India has banned commercial surrogacy, a $138 million industry, which was considered a big part of India's medical tourism industry. The cost of surrogacy in India, "the cradle for test tube babies" as one study put it, is nearly a third of what it costs in the US.
Prof Imrana Qadeer, who has extensively researched medical tourism over the past decade, says it has done little for the country's healthcare system other than boost the profits of private hospitals.
"While promoting private hospitals for patients abroad, the government has neglected the requirements of the public health system," Qadeer says.
"The policy has gradually been inclined towards supporting private sector investment in healthcare," she adds. "Niti Aayog has since its inception insisted on increasing investment in private healthcare. Public healthcare institutions are gradually been dismantled."
Dr Sunita Reddy of the Centre of Social Medicine and Community Health at JNU says medical tourism has "rationalised a complete separation of services for the poor and the rich".
Indeed, the National Health Policy was revised in 2002 to put urban medical institutions on a par with "service production units" as key sources of foreign exchange earnings, thereby legitimising their high service costs.
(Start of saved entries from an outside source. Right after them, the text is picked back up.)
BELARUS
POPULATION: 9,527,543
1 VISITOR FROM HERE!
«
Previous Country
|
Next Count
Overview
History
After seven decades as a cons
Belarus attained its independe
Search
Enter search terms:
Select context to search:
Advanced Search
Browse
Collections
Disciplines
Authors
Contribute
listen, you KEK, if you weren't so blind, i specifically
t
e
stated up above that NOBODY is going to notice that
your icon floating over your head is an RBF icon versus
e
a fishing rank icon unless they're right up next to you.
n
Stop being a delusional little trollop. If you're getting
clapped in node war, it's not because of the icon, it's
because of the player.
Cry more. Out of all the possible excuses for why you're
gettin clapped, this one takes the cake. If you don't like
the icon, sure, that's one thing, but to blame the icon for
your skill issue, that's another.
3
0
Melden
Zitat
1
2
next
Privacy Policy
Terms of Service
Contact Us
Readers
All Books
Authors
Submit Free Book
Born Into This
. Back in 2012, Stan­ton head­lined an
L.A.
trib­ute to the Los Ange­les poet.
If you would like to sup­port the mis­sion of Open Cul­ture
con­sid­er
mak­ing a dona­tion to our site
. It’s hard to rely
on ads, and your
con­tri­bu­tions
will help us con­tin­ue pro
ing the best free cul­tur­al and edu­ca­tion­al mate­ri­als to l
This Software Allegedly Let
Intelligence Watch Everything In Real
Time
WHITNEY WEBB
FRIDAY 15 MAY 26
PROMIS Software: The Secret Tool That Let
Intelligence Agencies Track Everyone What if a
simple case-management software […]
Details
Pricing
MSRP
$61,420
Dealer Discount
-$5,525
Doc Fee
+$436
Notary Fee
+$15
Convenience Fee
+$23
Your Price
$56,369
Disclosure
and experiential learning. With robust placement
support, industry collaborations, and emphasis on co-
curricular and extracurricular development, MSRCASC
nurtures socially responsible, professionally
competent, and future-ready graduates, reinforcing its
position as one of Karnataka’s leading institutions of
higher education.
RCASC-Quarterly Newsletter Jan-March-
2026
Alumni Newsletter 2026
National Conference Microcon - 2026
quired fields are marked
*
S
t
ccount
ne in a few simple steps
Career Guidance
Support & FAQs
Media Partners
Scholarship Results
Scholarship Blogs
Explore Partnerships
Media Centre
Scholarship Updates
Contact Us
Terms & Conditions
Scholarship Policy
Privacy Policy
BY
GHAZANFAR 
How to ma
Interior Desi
"Medical tourism was a term used to justify the shift of subsidies to the private sector and extremely low inputs in public sector healthcare," Reddy says. "This was done by diverting public health funds for public private partnership projects and providing cheap land to private hospitals."
The NDA government has promised "Health for All" when it came to power last year. But the much touted National Health Assurance Mission to provide free diagnostic treatment and medicines as well as insurance cover for serious ailments to all citizens never took off due to financial constraints.
The health ministry had proposed to roll out the universal insurance scheme in April 2015 with an outlay of $18.5 billion over the next five years. But in March, the ministry said it had scrapped the plan. Some reports suggested the ministry had been told the rework the entire project.
It was in keeping with the NDA government's drive to cut health spending. This year's budget allocated Rs 33,150 to the health sector, significantly down from 37,330 in the UPA's last year. And, worryingly, the government doesn't seem inclined to alter course.